# Text block:
· · · · ·

The Mail has a timebomb story that should horrify EV owners and convince those still running combustion cars to stick with them for the foreseeable:
Many EVs will lose up to 12% of their charge capacity by six years. Some may lose even more.
Yet the cost of replacing an EV battery is astonishingly high, our research found.
In some cases, the cost of a replacement battery is as much as £40,000. For certain EVs, the cost of replacing the battery could be 10 times the value of the vehicle itself on the second-hand market.
That means used EVs have a limited lifespan — which makes them a bigger and bigger risk as the years go by.
Research into EV batteries is yet to be conclusive and the second-hand EV market is new, given the first popular EVs were rolled off the production line in 2009.
Last night, one motoring expert said customers should be wary of buying a used electric car beyond its warranty (typically eight years), as after that timespan there is no easy way of measuring how much the battery will degrade before it needs replacing.
This may mean you end up needing to pay for an expensive new battery.
Pointing out that by 2035 all U.K. motorists will face paying around 10 grand more for an EV compared to its obsolete combustion equivalent, the Mail goes on to claim that’s swamped by the prospect of replacing the battery in a secondhand EV:
While you can drive a traditional petrol or diesel car for around 200,000 miles over 14 years before the engine needs fixing or replacing, by comparison a new EV is typically guaranteed under a warranty for 100,000 miles over eight years.
Should your petrol engine need replacing you can expect to pay around £5,000, but replace the battery on your EV outside warranty and you’re looking at an eye-watering £13,000 to £40,000, depending on the make of your car, if you fit a manufacturer’s new unit.

· · · · ·

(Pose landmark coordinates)
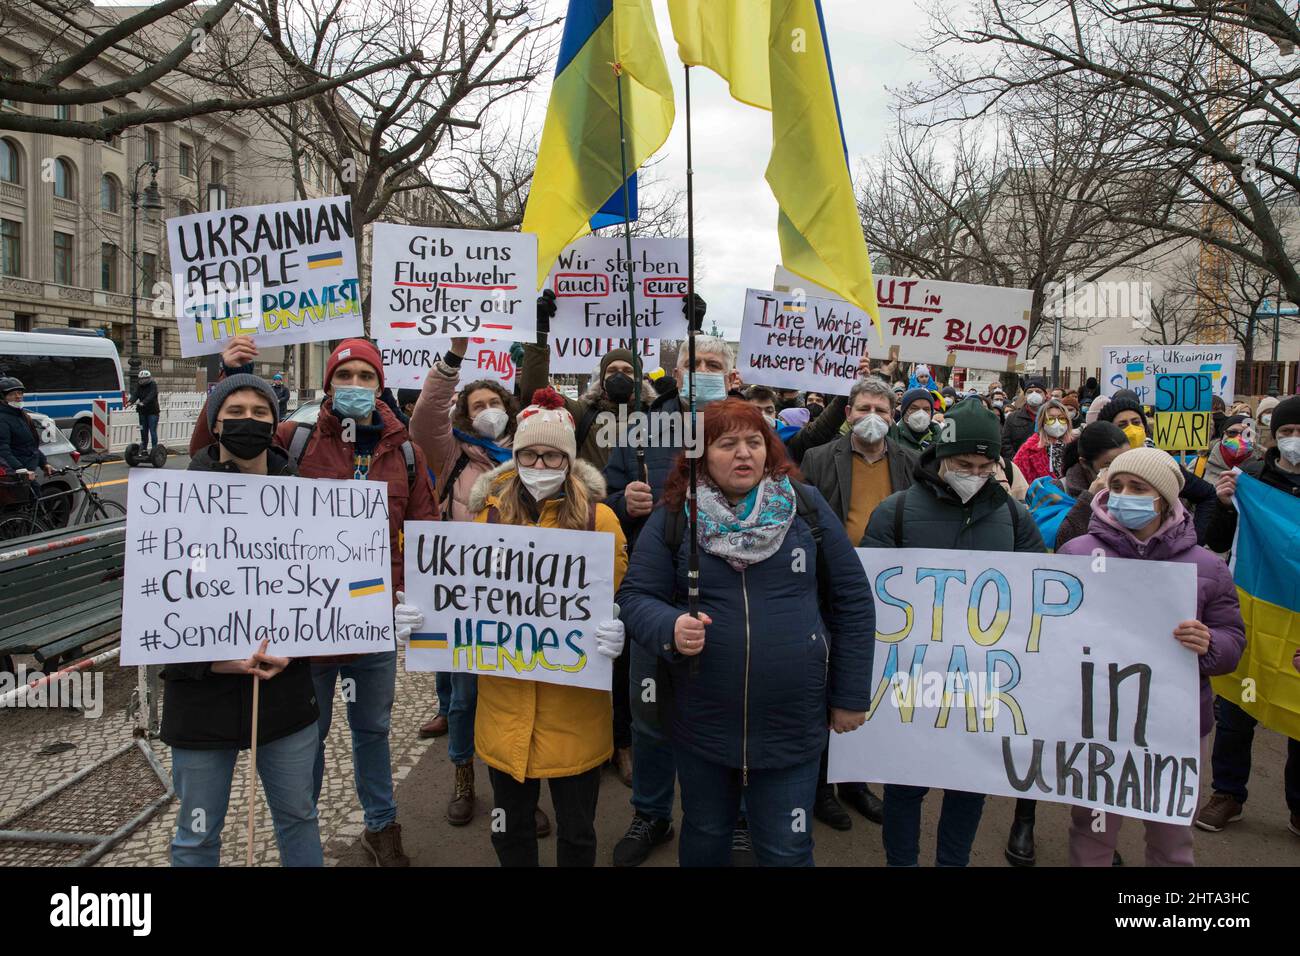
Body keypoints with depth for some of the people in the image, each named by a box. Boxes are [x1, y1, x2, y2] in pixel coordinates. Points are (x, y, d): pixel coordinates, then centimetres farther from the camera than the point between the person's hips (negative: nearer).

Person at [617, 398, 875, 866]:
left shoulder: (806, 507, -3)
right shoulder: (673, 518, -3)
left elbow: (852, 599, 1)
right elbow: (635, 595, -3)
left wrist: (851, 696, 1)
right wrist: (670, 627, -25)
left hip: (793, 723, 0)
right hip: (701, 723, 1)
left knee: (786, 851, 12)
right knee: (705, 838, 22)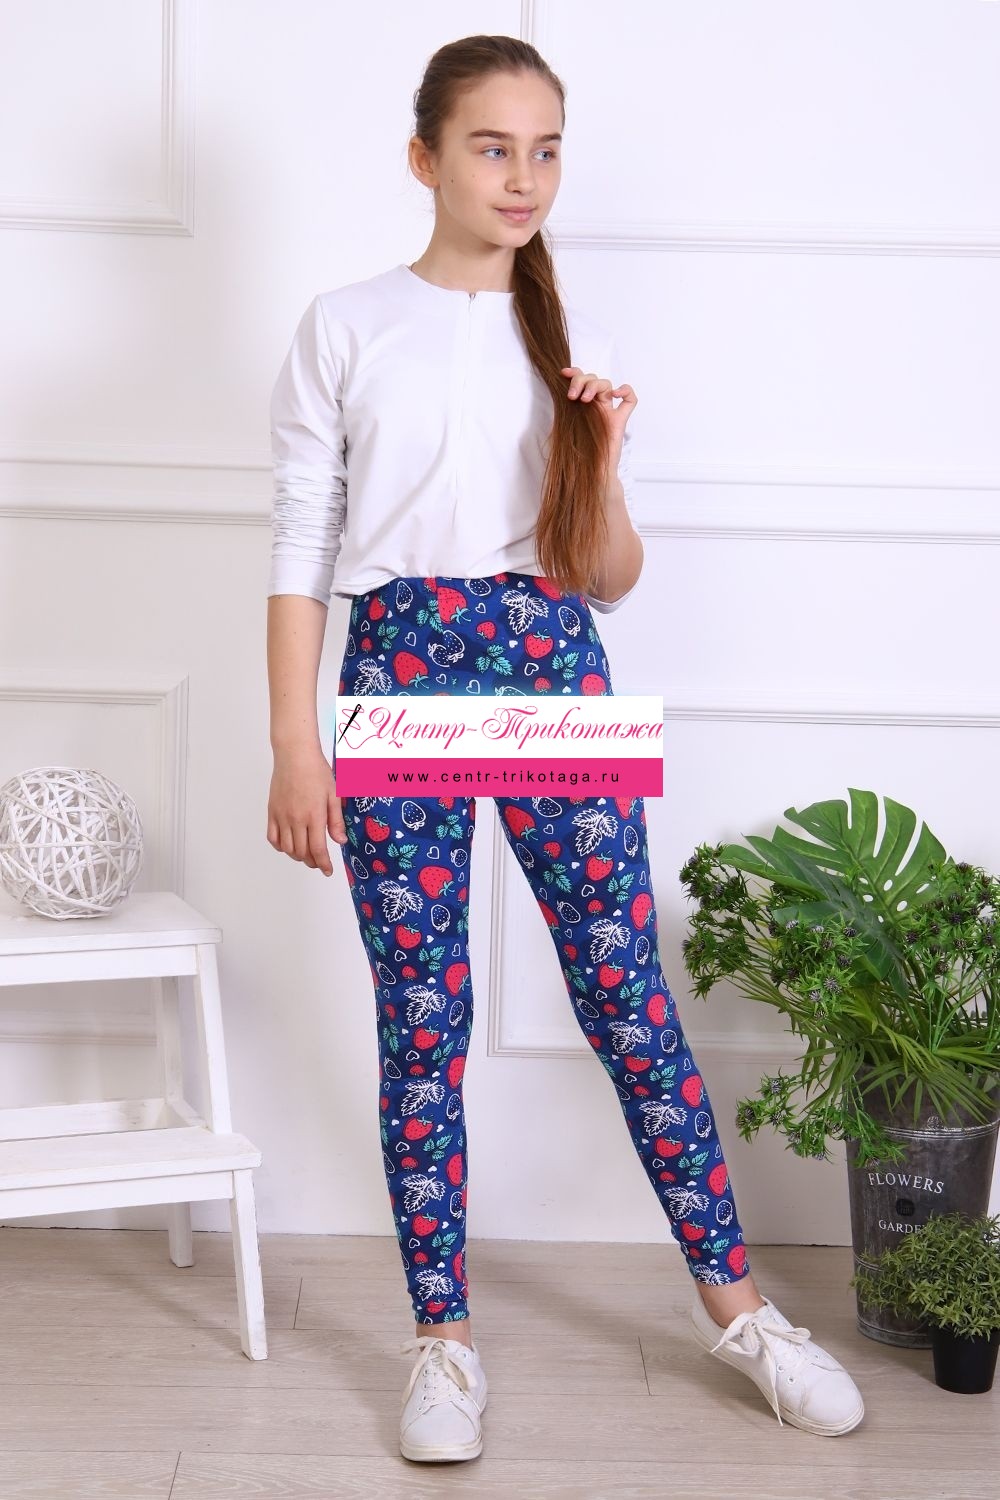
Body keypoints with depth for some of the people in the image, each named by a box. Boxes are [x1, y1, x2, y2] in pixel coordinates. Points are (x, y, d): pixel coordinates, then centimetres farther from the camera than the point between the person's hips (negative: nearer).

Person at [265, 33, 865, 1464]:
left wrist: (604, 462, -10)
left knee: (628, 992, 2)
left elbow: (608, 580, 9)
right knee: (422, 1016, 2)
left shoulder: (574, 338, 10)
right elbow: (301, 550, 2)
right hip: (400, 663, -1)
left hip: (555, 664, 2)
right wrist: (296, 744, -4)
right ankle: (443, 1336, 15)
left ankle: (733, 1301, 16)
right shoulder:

· · · · ·

# Problems to solve:
- 1) Answer these from the EV battery article:
(a) How much of their charge capacity can many EVs lose by six years?
(b) In what year did the first popular EVs roll off the production line?
(c) About how much does it cost to replace a petrol engine?
- 2) Repeat the part of the EV battery article between "This may mean" and "manufacturer’s new unit.", inclusive.

# Answers to the exercises:
- 1)
(a) Up to 12%.
(b) 2009.
(c) Around £5,000.

- 2)
This may mean you end up needing to pay for an expensive new battery.
Pointing out that by 2035 all U.K. motorists will face paying around 10 grand more for an EV compared to its obsolete combustion equivalent, the Mail goes on to claim that’s swamped by the prospect of replacing the battery in a secondhand EV:
While you can drive a traditional petrol or diesel car for around 200,000 miles over 14 years before the engine needs fixing or replacing, by comparison a new EV is typically guaranteed under a warranty for 100,000 miles over eight years.
Should your petrol engine need replacing you can expect to pay around £5,000, but replace the battery on your EV outside warranty and you’re looking at an eye-watering £13,000 to £40,000, depending on the make of your car, if you fit a manufacturer’s new unit.